D’où vient ce que Freud a pu nous apprendre de la dépression, et ce que la psychanalyse nous en dit ? Bien sûr, de l’expérience clinique elle-même, et de la lisibilité qu’y introduit l’hypothèse de l’inconscient ; bien sûr, de la pratique de la cure de parole avec des sujets déprimés ; mais au-delà du divan, ou en deçà, à partir de quelles théories et de quelles expériences psychiatriques précises Freud, et les psychanalystes après lui, ont-ils historiquement construit leurs représentations théoriques de la « dépression » ? Comment l’expérience dépressive apparaît-elle dans le regard psychanalytique ?

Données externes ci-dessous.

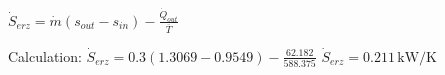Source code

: \( \dot{S}_{erz} = \dot{m} (s_{out} - s_{in}) - \frac{\dot{Q}_{out}}{\overline{T}} \)  

Calculation:  
\( \dot{S}_{erz} = 0.3 (1.3069 - 0.9549) - \frac{62.182}{588.375} \)  
\( \dot{S}_{erz} = 0.211 \, \text{kW/K} \)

C’est une question d’autant plus importante qu’en décalage avec la pratique quotidienne, les premiers psychanalystes n’ont pas manqué de remarquer que les états de dépression n’ont pas été l’objet de la même attention (Abraham, 1912), de la part de Freud, que les « états d’angoisse névrotiques » – sorte de négligence du fondateur de la psychanalyse, qui donnerait le privilège au paradigme de la névrose, comme si la reconnaissance de l’angoisse devait porter ombrage à celle de la dépressivité.
Le privilège a ses raisons ; il tient au fait que l’état dépressif est souvent saisi par Freud comme un simple symptôme, assujetti à la logique névrotique qui le détermine et dont il n’est qu’une manifestation plus ou moins transitoire. La dimension dépressive est pourtant bien présente, remarquons-le, de façon manifeste ou latente, mais pour ainsi dire ubiquitaire, dans pratiquement tous les grands cas publiés, et dans de multiples textes théoriques scandant les grandes avancées métapsychologiques. Il y a en effet de nombreuses notations dans l’œuvre de Freud qui invitent à se pencher sur l’importance qu’il donne malgré tout à l’expérience dépressive, et les différentes « logiques de la dépression » qu’il tend progressivement à y départager.